Prenons l’air !

La langue française est une plante étonnante qui use parfois joliment d’une même racine pour offrir des fleurs aux couleurs variées. Ainsi « confiner » du latin cum finis qui signifiait « les limites communes à des champs, à des territoires » réalise l’idée de forcer quelqu’un à rester dans un espace restreint alors que le nom pluriel « les confins », qui d’abord désigne une partie de terre située à l’extrémité, à la frontière d’un territoire (qui a des limites communes donc)  finit par extension à désigner « un espace éloigné ».

Il nous a semblé judicieux donc de sauter le pas et de quitter, par la lecture bien sûr, la contemplation de notre appartement pour franchir confortablement les frontières les plus lointaines à travers l’évocation des récits de voyage. Notre manière à nous de résister au corona, au rétrécissement du monde, à l’enfermement du national. Dans un monde enfermé, prenons l’air.

Quel est le mot le plus important de deux : récit ou voyage ? Demande-t-on au récit de voyage de nous procurer d’abord une pérégrination exotique ou une expérience littéraire particulière ? Mais un tel récit n’a de valeur que si les deux aventures sont associées.
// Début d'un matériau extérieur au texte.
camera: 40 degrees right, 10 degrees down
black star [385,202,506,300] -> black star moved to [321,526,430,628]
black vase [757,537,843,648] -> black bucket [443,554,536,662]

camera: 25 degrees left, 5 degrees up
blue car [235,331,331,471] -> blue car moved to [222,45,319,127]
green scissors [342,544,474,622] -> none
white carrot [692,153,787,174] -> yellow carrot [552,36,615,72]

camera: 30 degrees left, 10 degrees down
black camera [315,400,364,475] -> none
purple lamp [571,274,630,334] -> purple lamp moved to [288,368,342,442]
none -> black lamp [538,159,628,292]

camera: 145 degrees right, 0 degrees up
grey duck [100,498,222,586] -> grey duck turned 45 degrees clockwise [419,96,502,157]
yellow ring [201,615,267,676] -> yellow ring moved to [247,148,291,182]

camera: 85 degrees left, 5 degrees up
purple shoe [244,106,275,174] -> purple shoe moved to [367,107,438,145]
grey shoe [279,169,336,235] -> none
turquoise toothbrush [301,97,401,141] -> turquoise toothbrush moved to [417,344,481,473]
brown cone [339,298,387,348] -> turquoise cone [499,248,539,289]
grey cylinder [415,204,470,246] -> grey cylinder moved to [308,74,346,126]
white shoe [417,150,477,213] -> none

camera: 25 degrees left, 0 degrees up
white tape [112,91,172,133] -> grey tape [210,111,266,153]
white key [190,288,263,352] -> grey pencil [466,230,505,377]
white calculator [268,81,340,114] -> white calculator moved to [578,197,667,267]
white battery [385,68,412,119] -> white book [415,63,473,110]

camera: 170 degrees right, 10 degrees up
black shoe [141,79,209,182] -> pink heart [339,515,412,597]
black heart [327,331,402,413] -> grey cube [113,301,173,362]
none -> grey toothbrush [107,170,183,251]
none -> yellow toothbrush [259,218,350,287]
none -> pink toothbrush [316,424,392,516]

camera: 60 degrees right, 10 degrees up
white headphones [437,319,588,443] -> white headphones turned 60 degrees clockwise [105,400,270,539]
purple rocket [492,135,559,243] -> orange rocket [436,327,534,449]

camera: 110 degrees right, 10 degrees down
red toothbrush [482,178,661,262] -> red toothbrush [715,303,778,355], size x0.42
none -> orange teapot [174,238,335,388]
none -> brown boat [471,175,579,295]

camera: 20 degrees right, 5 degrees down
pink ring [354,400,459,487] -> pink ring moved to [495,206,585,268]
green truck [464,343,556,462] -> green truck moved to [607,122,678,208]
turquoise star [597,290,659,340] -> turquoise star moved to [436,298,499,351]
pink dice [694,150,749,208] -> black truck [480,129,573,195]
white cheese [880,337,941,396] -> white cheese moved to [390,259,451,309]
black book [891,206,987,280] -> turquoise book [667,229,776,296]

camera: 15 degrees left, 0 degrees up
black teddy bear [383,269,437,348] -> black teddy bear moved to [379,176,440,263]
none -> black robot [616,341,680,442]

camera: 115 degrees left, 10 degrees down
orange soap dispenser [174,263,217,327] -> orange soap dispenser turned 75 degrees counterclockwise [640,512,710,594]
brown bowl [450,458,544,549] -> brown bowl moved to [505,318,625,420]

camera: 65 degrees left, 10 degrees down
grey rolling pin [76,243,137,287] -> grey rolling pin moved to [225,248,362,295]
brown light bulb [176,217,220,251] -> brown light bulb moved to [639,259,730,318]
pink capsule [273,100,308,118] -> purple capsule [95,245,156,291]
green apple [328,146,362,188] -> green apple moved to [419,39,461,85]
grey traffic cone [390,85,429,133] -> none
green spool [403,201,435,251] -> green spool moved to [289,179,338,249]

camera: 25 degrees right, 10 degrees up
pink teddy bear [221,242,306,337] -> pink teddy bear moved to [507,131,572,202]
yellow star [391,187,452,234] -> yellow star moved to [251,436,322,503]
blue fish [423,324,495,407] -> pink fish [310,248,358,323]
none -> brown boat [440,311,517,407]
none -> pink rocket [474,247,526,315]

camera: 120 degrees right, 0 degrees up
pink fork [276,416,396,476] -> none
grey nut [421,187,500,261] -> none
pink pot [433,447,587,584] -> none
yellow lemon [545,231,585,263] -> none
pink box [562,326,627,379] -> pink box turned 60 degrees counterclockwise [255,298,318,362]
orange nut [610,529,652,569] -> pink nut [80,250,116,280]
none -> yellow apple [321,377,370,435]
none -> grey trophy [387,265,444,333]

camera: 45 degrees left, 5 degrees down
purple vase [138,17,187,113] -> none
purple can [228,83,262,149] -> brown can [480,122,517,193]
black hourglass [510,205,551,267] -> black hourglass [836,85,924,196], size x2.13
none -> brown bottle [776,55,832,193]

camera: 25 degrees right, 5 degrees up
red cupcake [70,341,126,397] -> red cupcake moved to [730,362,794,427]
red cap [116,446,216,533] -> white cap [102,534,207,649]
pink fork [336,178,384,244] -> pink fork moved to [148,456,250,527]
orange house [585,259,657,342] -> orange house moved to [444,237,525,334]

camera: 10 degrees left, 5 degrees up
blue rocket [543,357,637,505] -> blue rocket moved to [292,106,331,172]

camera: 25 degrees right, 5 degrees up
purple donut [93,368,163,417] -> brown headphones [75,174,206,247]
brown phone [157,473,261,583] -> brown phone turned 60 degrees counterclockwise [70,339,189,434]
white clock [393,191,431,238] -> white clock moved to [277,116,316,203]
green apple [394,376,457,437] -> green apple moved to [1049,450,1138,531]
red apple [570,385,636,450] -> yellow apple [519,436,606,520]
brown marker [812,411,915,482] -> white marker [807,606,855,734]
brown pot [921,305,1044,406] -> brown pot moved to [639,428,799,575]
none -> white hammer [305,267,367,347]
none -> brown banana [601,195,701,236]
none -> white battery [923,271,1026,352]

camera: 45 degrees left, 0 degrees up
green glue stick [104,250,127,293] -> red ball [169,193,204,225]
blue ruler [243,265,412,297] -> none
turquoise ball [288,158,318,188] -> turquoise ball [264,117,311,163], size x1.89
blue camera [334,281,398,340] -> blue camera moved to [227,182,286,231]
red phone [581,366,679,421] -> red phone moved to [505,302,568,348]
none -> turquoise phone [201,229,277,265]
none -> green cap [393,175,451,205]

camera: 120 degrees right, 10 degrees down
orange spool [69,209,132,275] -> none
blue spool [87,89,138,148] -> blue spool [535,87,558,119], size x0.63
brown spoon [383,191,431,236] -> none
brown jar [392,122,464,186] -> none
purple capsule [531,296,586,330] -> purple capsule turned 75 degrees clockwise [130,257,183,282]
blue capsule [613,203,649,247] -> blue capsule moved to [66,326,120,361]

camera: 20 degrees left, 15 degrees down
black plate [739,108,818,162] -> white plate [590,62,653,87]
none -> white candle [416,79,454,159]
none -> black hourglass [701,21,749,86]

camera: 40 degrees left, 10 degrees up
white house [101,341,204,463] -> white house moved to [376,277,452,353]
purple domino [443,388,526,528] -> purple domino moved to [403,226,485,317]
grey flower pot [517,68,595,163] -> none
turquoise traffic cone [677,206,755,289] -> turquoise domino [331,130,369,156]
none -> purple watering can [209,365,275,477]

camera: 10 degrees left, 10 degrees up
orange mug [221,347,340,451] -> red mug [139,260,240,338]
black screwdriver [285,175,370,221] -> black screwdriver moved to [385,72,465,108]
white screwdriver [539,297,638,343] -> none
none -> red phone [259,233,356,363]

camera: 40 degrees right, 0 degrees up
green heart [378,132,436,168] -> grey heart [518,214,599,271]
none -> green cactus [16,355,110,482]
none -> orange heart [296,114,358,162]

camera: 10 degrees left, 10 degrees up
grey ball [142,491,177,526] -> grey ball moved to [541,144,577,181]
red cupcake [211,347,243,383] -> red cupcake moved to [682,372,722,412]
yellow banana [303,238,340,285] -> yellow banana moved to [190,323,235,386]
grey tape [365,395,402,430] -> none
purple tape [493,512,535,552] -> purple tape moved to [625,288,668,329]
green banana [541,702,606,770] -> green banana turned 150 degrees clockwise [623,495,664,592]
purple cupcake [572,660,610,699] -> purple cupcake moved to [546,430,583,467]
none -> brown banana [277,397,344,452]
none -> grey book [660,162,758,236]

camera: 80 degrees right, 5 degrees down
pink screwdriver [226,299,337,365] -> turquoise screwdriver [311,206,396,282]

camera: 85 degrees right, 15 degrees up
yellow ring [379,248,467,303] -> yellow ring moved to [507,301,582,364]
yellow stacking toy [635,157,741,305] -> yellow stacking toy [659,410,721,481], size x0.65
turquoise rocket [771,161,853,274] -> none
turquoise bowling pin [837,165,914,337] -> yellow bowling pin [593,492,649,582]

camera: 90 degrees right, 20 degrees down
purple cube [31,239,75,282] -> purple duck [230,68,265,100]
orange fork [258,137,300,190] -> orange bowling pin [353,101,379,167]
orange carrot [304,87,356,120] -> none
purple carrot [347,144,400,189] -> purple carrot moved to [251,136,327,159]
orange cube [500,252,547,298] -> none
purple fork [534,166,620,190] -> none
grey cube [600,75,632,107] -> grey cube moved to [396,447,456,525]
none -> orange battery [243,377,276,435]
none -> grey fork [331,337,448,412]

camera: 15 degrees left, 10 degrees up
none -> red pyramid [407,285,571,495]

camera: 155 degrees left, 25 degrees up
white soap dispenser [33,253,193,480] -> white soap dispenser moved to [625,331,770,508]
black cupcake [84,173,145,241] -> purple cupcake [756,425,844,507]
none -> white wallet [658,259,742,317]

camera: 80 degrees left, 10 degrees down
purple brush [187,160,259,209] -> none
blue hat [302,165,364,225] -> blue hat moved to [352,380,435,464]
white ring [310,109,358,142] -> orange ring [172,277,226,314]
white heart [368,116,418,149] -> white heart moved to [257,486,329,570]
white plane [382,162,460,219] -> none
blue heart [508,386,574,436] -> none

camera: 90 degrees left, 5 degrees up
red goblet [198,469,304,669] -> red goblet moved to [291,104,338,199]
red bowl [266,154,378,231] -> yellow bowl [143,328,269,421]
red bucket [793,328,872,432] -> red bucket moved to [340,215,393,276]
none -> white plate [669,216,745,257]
Qui a lu « L’Usage du monde » le voyage jusqu’en Afghanistan de Nicolas Bouvier comprendra instantanément ce qu’apporte le voyage à l’écriture et que cette écriture irrigue nos rêves d’ailleurs. « On croit qu’on va faire un voyage, mais bientôt c’est le voyage qui vous fait, ou vous défait. » Une expérience vitale, une lecture essentielle.  Une citation pour le plaisir, parlant du Belgrade de 1953 : « La ville était comme une blessure qui doit couler et puer pour guérir, et son sang robuste paraissait de taille à cicatriser n’importe quoi. Ce qu’elle pouvait déjà donner comptait plus que ce qui lui manquait encore. Si je n’étais pas parvenu à y écrire grand-chose, c’est qu’être heureux me prenait tout mon temps. D’ailleurs, nous ne sommes pas juges du temps perdu. » La métaphore vaut mieux qu’une carte postale. Pour les amoureux du Japon, voir son livre Le vide et le plein .

Autre récit exceptionnel, celui du polonais Rawicz Slavomir « A marche forcée, A pied, du cercle polaire à l’Himalaya 1941-1942 » qui nous raconte son évasion du goulag soviétique de Sibérie au Tibet. Ce récit de vie ne deviendra un récit de voyage qu’à travers le même itinéraire parcouru par Philippe Tesson en mémoire de Rawicz dans l’Axe du loup.

Rendons hommage à Luis Sepulveda, l’écrivain chilien qui n’a cessé de sillonner l’Amérique latine et qui n’a sans doute pas pu supporter notre monde confiné. Le virus l’a emporté mais il nous laisse des clés pour appréhender ce sous-continent malade de nos excès : « Dernières nouvelles du Sud ». On peut également partir à la rencontre d’un autre écrivain-voyageur anglais qui a chaussé des bottes géantes avant de s’éteindre à 48 ans. : partez avec Bruce Chatwin En Patagonie, en Australie avec Le chant des piste ou avec son essai au titre révélateur : Qu’est-ce que je fais là  Passons par le Brésil avec un beau livre : Le Brésil d’André Thevet – Les singularités de la France Antarctique.

Le voyage n’est pas – et de bien loin – l’apanage des hommes : Avec David Alexandra Neel, Ella Maillard  vous découvrirez une Asie qui ne connaissait pas encore le sens du mot « tourisme ». Mary Kingsley, qui a d’abord rêver à travers une bibliothèque avant de parcourir l’Afrique : Une Odyssée africaine Une exploratrice victorienne chez les mangeurs d’hommes 1893-1895.

Terminons par vous signaler quelques collections très riches et dont l’îlot-bouquins aime les livres : Maspero-La Découverte a édité les grands classiques de la littérature de voyage. Ainsi que Phébus qui n’édite pas que des romans. Et les éditions Chandeigne, spécialistes des  Relations de voyages et du monde lusophone dont le papier et l’impression sont de grande qualité. Parcourez notre liste en tapant Récit / Voyage…

Echappez à l’enfermement, prenez l’air, voyagez… en lisant ! Un autre moyen de prendre soin de soi et de découvrir l’autre.